To enhance India’s creditworthiness, higher growth in real per capita GDP, stronger fiscal and debt metrics, and an improved external position are needed, according to global credit rating agency Standard & Poor’s Ratings Services.
The agency said India’s low income levels and weak fiscal and debt indicators constrain its credit profile.
“However, the political stability following the general elections last year has created a conducive environment for reforms, which could address these weaknesses. “India’s sovereign indicators therefore stand a better chance of closing the gap with those of similarly rated sovereigns,” said S&P in its report ‘Meeting reforms expectations is key to maintaining investment-grade ratings on India’.

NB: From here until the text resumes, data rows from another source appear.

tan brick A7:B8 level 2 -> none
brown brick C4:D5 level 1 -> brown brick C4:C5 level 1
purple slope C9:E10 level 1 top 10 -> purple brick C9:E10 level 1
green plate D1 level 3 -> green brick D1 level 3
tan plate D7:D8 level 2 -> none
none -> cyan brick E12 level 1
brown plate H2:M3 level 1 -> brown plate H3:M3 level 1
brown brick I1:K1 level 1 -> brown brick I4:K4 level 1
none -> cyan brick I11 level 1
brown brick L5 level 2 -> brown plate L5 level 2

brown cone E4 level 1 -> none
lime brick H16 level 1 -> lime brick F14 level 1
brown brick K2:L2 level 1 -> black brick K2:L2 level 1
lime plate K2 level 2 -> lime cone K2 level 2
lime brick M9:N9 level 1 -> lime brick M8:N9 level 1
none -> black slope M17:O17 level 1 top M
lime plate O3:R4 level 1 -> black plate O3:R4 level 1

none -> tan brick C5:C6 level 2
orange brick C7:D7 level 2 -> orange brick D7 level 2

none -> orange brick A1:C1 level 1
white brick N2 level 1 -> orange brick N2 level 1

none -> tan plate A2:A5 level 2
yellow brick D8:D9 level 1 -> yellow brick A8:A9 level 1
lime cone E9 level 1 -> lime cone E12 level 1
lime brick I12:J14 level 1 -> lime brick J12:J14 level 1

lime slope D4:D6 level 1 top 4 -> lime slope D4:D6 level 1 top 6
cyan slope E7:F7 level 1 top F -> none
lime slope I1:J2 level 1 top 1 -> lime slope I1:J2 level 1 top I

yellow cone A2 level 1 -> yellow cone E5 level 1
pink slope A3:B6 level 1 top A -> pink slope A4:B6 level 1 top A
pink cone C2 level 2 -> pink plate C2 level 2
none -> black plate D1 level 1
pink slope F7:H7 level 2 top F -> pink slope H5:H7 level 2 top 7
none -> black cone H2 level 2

S&P has assessed India’s sovereign credit metrics as weak for the ‘BBB’ rating category.
The average income in India is significantly below that of its peers and the Government is also more heavily indebted. The country’s stronger external balance sheet only partly offsets these weaknesses.
“We see institutional and governance effectiveness in the country as a neutral credit factor. We also assess India's monetary flexibility as moderately supportive of the sovereign's creditworthiness,” the report said.
S&P is expecting the Government’s fiscal consolidation plan of progressively lower deficits to ease the debt and interest burden. However, improvements in India’s weak fiscal balance sheet are likely to be gradual.
Faster growth possible The report notes that India’s high savings and investment rates, together with the country’s favourable demographics, with 87 per cent of the population aged 54 or below, put the country in good stead to achieve fast growth.
Standard & Poor’s estimates India’s real GDP growth to near 7 per cent by 2017. However, India’s projected per capita GDP of $2,404 by 2017 will still leave the country’s wealth at about one-third of the average of similarly rated countries.
India’s strong external balance sheet is a support for the sovereign rating, the report says. Given the country’s already strong external credit metrics, S&P believes any further improvement in external liquidity or balance sheet is unlikely to lead to a higher credit rating.